Ce vide juridique a suscité quelques controverses. Par exemple, en 2008, le TSJ de Cantabrie a compris que l’article 7 controversé de l’accord 158 n’ajoutait rien de nouveau à la réglementation espagnole, qui permettait déjà au travailleur de contester le licenciement sur notification écrite et avant qu’il ne devienne pleinement effectif. De la même manière, le TSJ de Castilla y León, en 2012, a conclu qu’aucune conséquence pertinente ne pouvait être tirée de ce précepte, sauf qu’il voulait annuler la législation nationale.

nouveaux critères

La Cour suprême des Baléares, contrairement à ses homologues, défend que l’article 7 a un effet direct en Espagne. En effet, les lois internationales prennent effet dans les pays où elles ont été ratifiées, ce qui peut même signifier que leur application est distincte des réglementations nationales, qui sont de rang inférieur.

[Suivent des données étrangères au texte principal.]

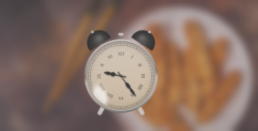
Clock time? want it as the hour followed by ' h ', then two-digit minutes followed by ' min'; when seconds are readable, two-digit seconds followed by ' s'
9 h 24 min
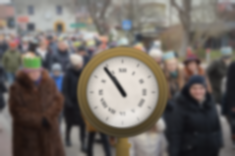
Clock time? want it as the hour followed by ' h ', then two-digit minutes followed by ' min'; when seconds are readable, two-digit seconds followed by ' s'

Ce droit à une audience préalable, comme le dit le tribunal, est indispensable en cas de licenciement disciplinaire. Plus si possible, ajoute-t-il, dans un cas comme celui-ci où le juge estime que « la gravité de la faute disciplinaire dépasse la sphère strictement professionnelle ou professionnelle, et touche d’autres domaines très sensibles de la personnalité ».

Sous ce parapluie, les magistrats acceptent que le harcèlement sexuel soit un problème courant dans les relations où il y a des flux de pouvoir, comme l’enseignement, mais ils sont catégoriques en le qualifiant d' »inexplicable » et de « difficile à justifier » que l’enseignant « ait été licencié sur la base d’accusations aussi graves sans avoir été préalablement entendu, ce qui remet directement en cause l’impartialité de l’enquête requise avant un non-lieu fondé sur une telle accusation ».

Ni le directeur, ni le responsable des études, ni la fondation dont relevait l’école d’art dramatique en question, ni l’inspection, ni l’institut féminin n’ont demandé d’explications au professeur, après avoir reçu une plainte formelle signée par plus de cinquante étudiantes, où il était accusé d’avoir tenu des propos sexistes et d’avoir harcelé sexuellement plusieurs élèves, selon les faits du jugement.

Pour tout cela, le licenciement est abusif, et le gouvernement des Baléares devra choisir entre trois options : soit faire appel de la peine, soit réintégrer l’enseignante – ce qui ouvre la porte à une nouvelle enquête sur des plaintes pour harcèlement sexuel, où cette fois si la les protocoles sont respectés–, soit l’indemniser de 64 000 euros pour les dommages causés.